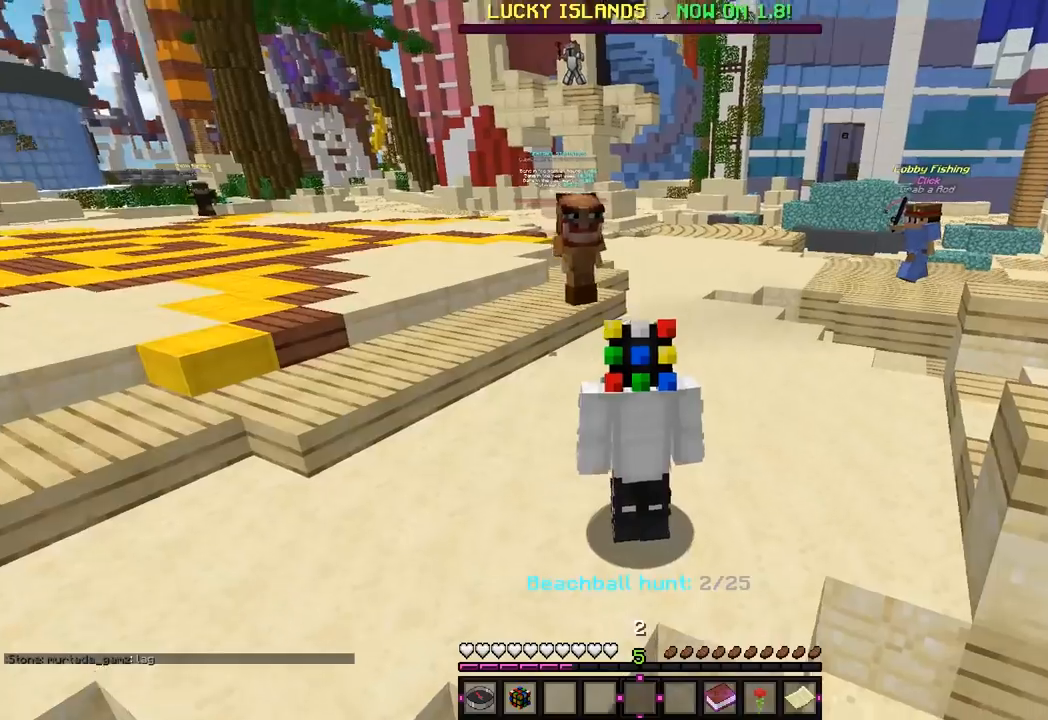
{"keys": [], "mouse": [], "events": [[183, "mouse_left", "down"], [400, "mouse_left", "up"]]}
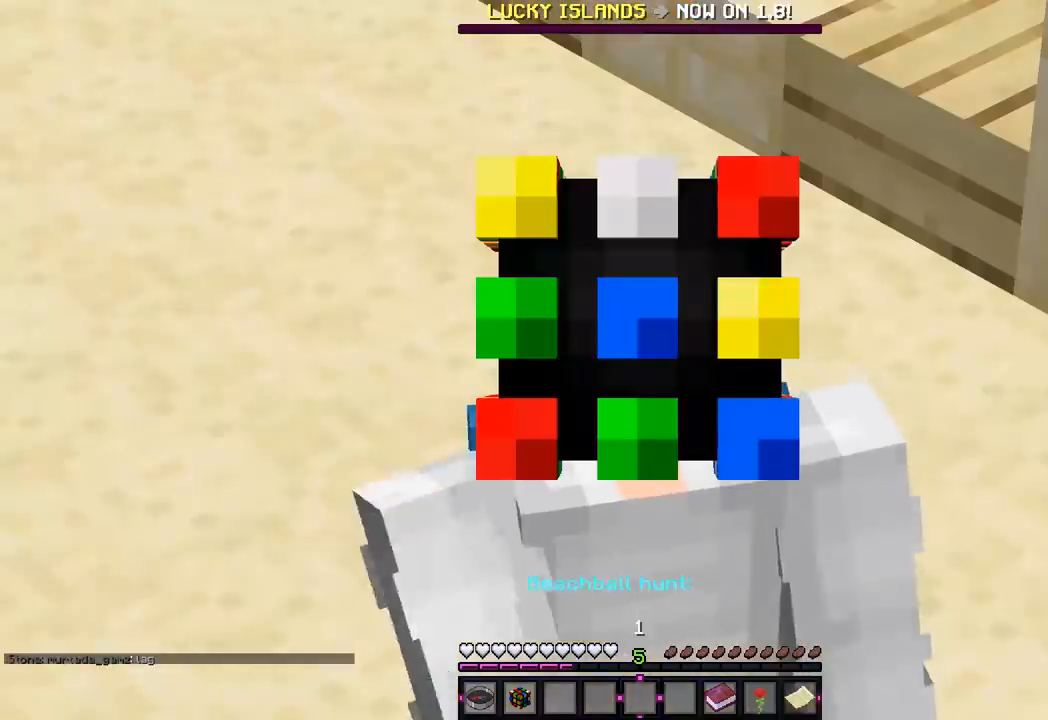
{"keys": ["w"], "mouse": ["left"], "events": [[233, "w", "down"], [367, "mouse_left", "down"]]}
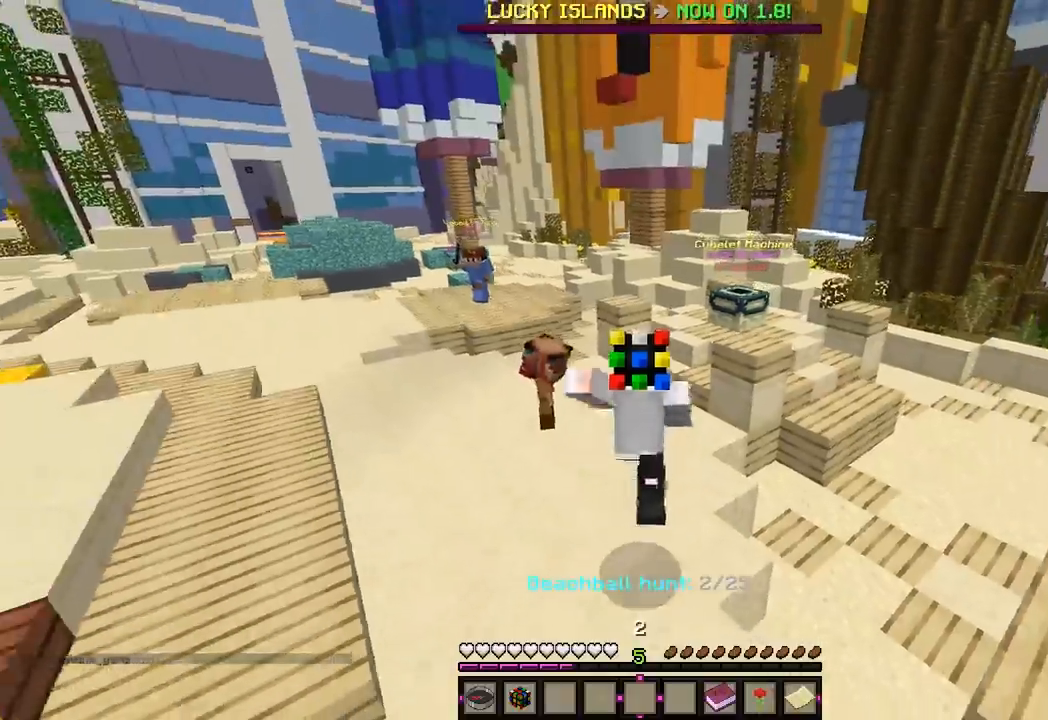
{"keys": ["w"], "mouse": ["left"], "events": []}
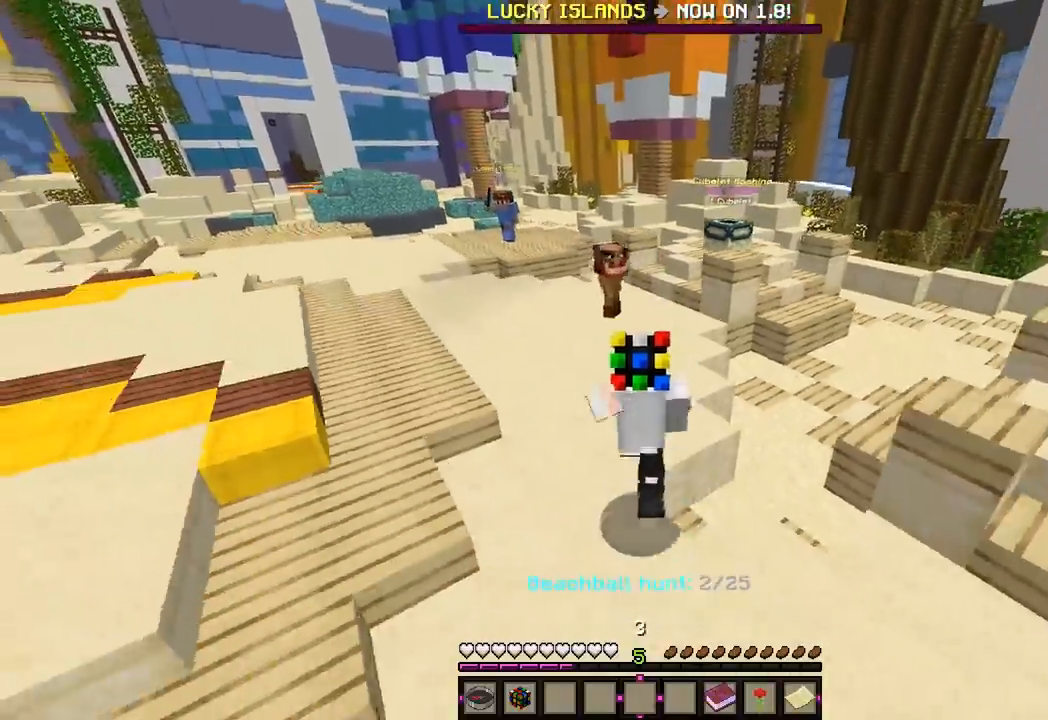
{"keys": ["w"], "mouse": ["left"], "events": [[217, "mouse_left", "up"], [250, "mouse_left", "down"], [433, "mouse_left", "up"], [467, "mouse_left", "down"]]}
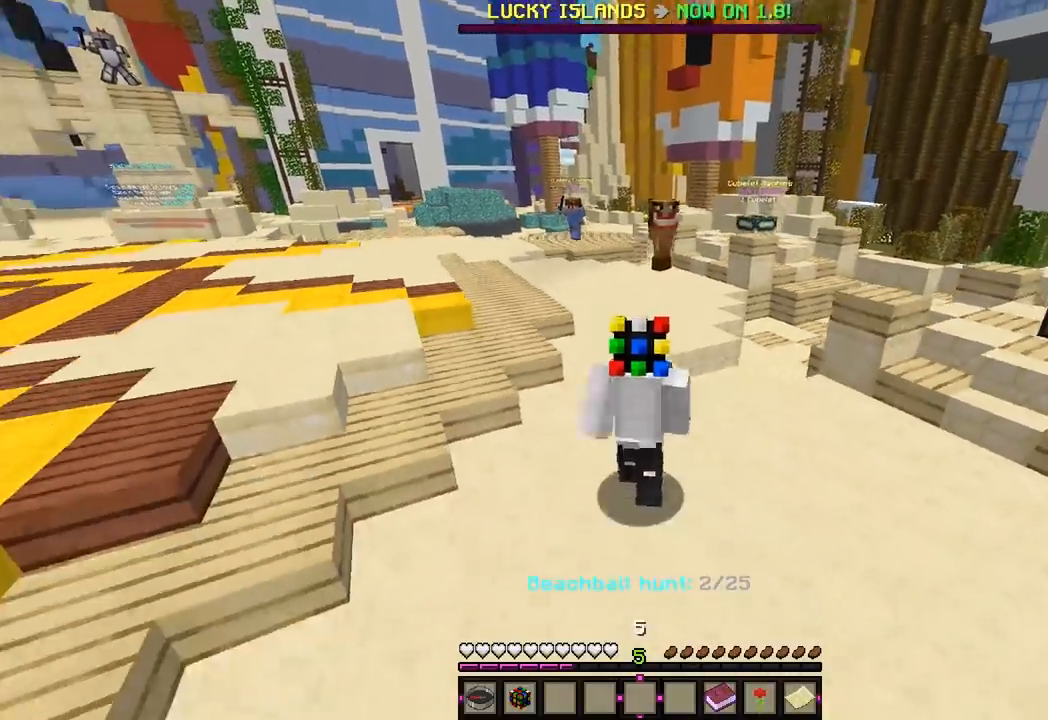
{"keys": ["w"], "mouse": ["left"], "events": [[150, "mouse_left", "up"], [183, "mouse_left", "down"]]}
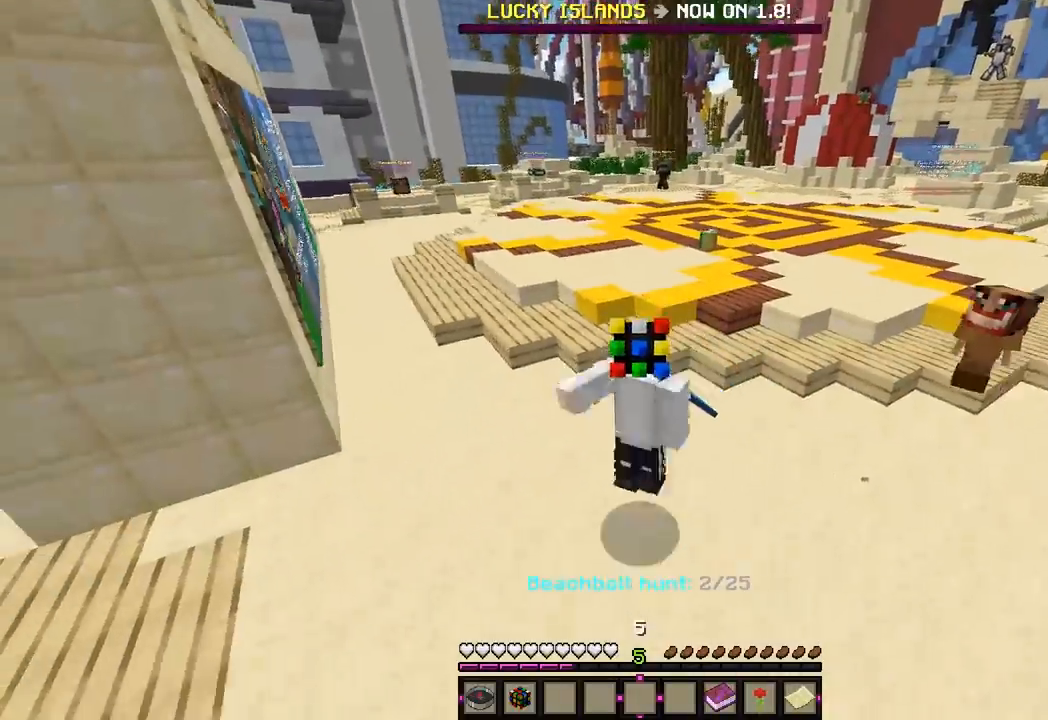
{"keys": ["w"], "mouse": [], "events": [[83, "mouse_left", "up"]]}
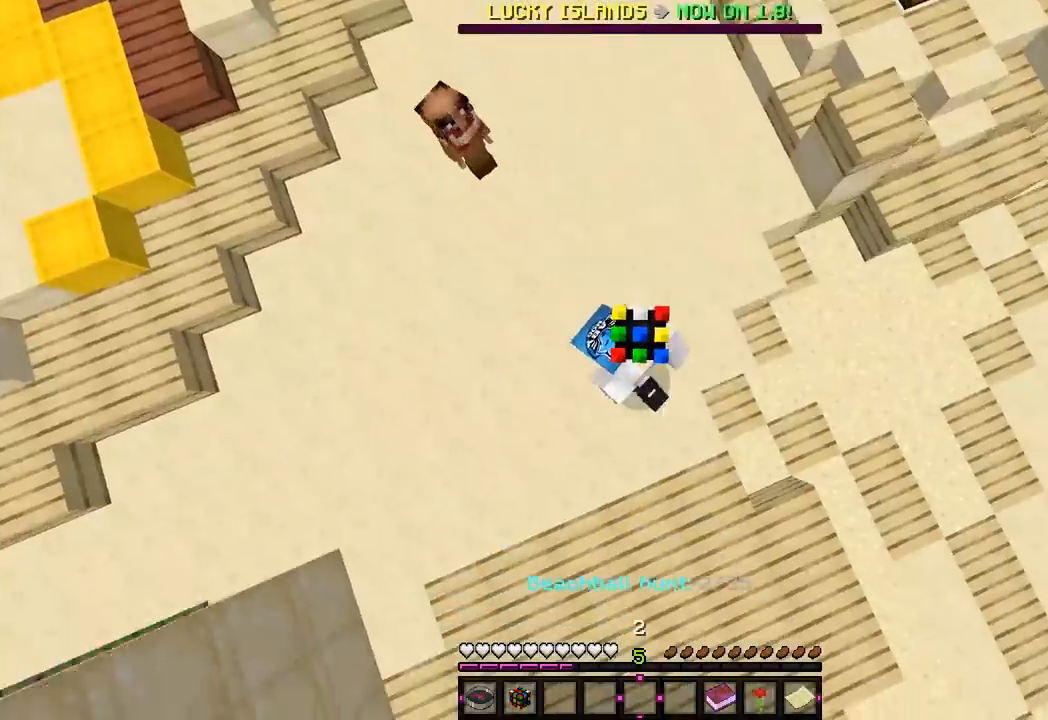
{"keys": ["w"], "mouse": [], "events": []}
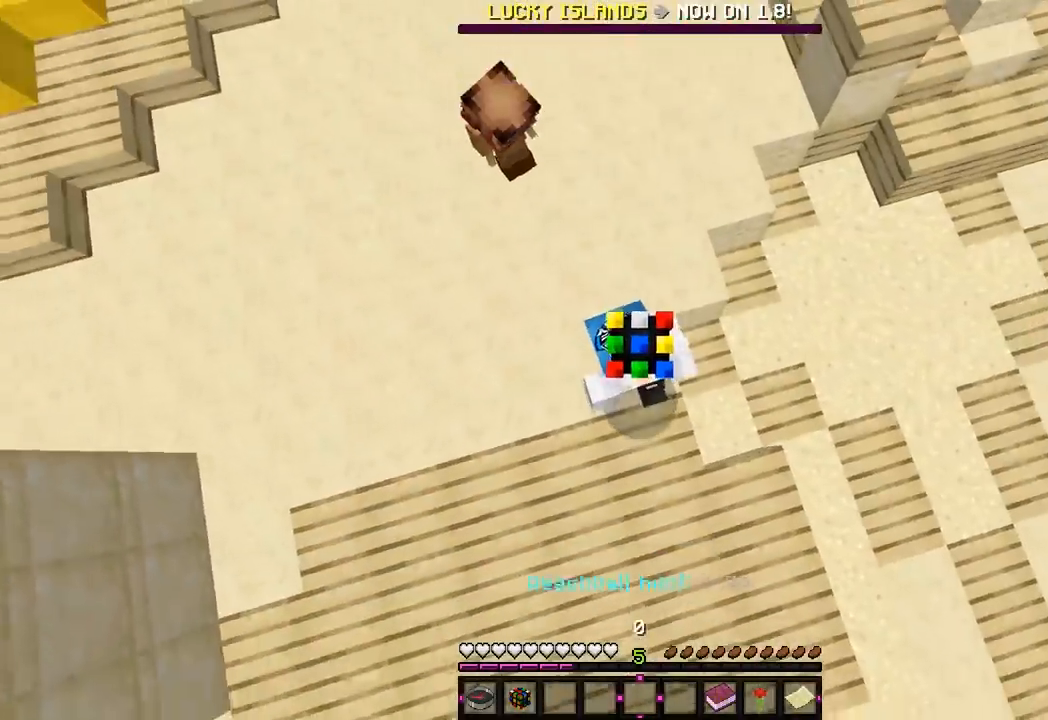
{"keys": [], "mouse": [], "events": [[417, "w", "up"]]}
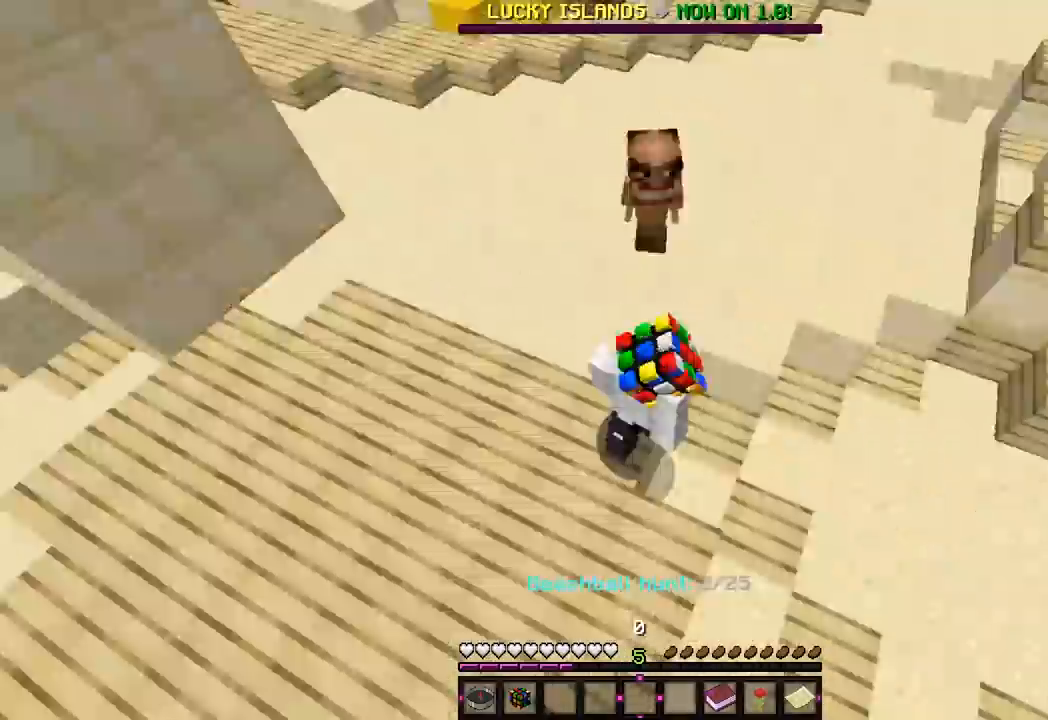
{"keys": [], "mouse": [], "events": []}
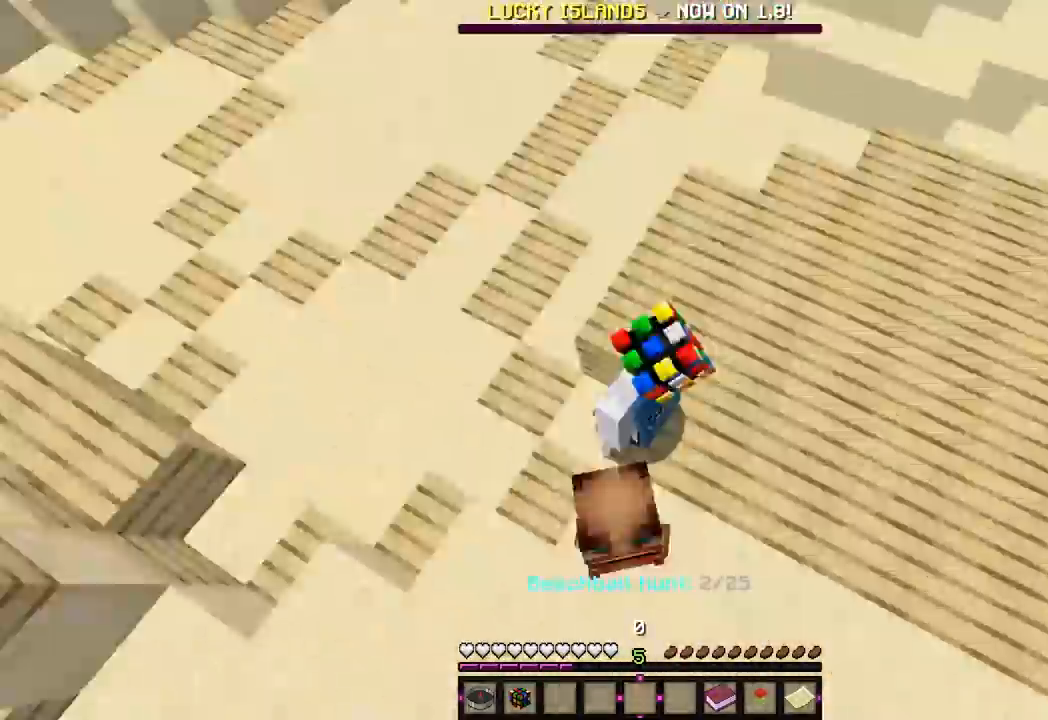
{"keys": [], "mouse": [], "events": []}
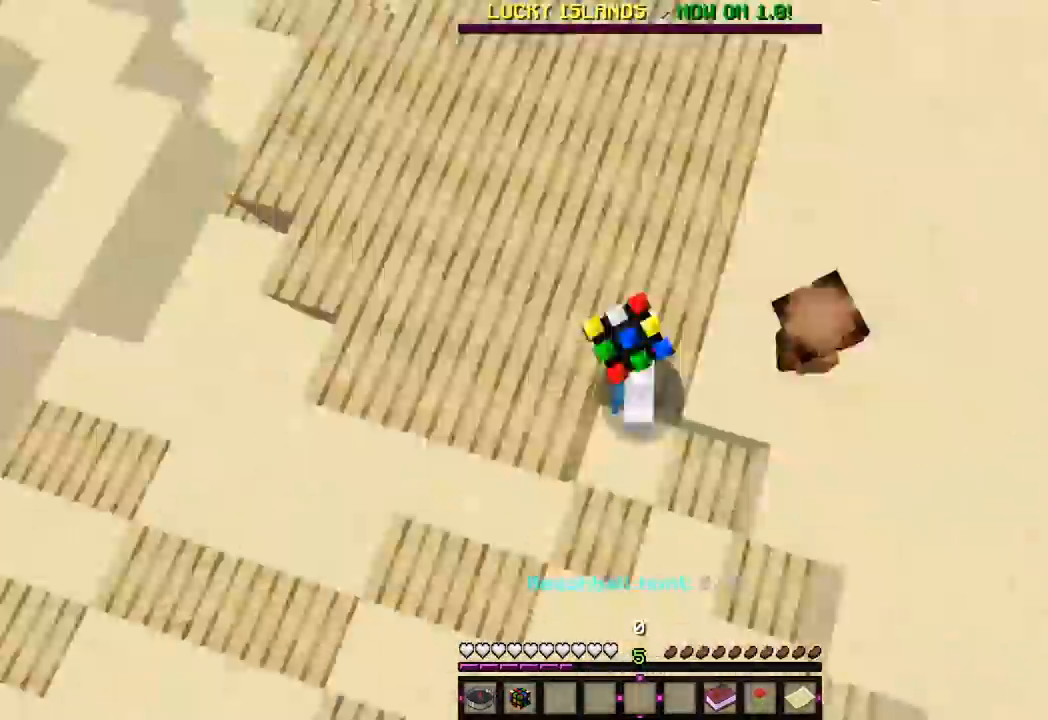
{"keys": [], "mouse": [], "events": []}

_INSTRUCTIONS FOR THE TASK_
A word-for-word repetition of the data above, without pictures, is the expected answer.

_OUTPUT_
{"keys": [], "mouse": [], "events": [[183, "mouse_left", "down"], [400, "mouse_left", "up"]]}
{"keys": ["w"], "mouse": ["left"], "events": [[233, "w", "down"], [367, "mouse_left", "down"]]}
{"keys": ["w"], "mouse": ["left"], "events": []}
{"keys": ["w"], "mouse": ["left"], "events": [[217, "mouse_left", "up"], [250, "mouse_left", "down"], [433, "mouse_left", "up"], [467, "mouse_left", "down"]]}
{"keys": ["w"], "mouse": ["left"], "events": [[150, "mouse_left", "up"], [183, "mouse_left", "down"]]}
{"keys": ["w"], "mouse": [], "events": [[83, "mouse_left", "up"]]}
{"keys": ["w"], "mouse": [], "events": []}
{"keys": [], "mouse": [], "events": [[417, "w", "up"]]}
{"keys": [], "mouse": [], "events": []}
{"keys": [], "mouse": [], "events": []}
{"keys": [], "mouse": [], "events": []}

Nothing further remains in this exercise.